** Aim of the task **
The string "église" appears in some lines of the entries that follow; copy each such line.

Recorded data:
____
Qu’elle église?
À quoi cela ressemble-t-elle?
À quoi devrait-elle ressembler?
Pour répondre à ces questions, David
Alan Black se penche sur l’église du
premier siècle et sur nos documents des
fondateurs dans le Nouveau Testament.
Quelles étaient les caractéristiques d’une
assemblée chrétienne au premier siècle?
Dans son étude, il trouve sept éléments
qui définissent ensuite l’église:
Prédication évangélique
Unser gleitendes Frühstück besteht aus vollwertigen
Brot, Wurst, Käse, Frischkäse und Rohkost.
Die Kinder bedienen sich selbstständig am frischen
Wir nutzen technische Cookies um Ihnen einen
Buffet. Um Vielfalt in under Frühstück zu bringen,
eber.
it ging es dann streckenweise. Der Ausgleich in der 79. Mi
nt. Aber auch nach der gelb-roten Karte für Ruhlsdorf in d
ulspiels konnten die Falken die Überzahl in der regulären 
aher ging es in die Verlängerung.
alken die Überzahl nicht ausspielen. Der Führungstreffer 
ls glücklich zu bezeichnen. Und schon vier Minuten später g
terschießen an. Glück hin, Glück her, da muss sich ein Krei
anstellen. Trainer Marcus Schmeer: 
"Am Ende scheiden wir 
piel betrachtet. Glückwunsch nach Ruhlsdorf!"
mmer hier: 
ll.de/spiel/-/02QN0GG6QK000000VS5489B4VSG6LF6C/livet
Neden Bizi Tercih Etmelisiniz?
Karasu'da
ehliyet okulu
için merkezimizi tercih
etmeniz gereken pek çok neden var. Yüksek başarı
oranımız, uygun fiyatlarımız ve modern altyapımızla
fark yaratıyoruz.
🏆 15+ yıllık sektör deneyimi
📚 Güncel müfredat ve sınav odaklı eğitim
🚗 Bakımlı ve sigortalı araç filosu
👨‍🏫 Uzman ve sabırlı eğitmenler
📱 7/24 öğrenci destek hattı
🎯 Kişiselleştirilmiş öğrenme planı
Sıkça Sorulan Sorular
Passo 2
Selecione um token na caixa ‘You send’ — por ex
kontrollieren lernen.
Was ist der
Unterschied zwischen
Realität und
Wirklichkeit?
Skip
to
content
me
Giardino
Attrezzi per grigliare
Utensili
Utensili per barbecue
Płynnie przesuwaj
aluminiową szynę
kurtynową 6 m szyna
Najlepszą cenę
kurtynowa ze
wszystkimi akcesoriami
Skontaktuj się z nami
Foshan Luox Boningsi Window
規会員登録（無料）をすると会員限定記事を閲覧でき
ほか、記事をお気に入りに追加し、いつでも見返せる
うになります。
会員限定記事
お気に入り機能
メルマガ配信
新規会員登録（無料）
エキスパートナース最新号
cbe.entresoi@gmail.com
____
** Final answer **
Qu’elle église?
Alan Black se penche sur l’église du
qui définissent ensuite l’église:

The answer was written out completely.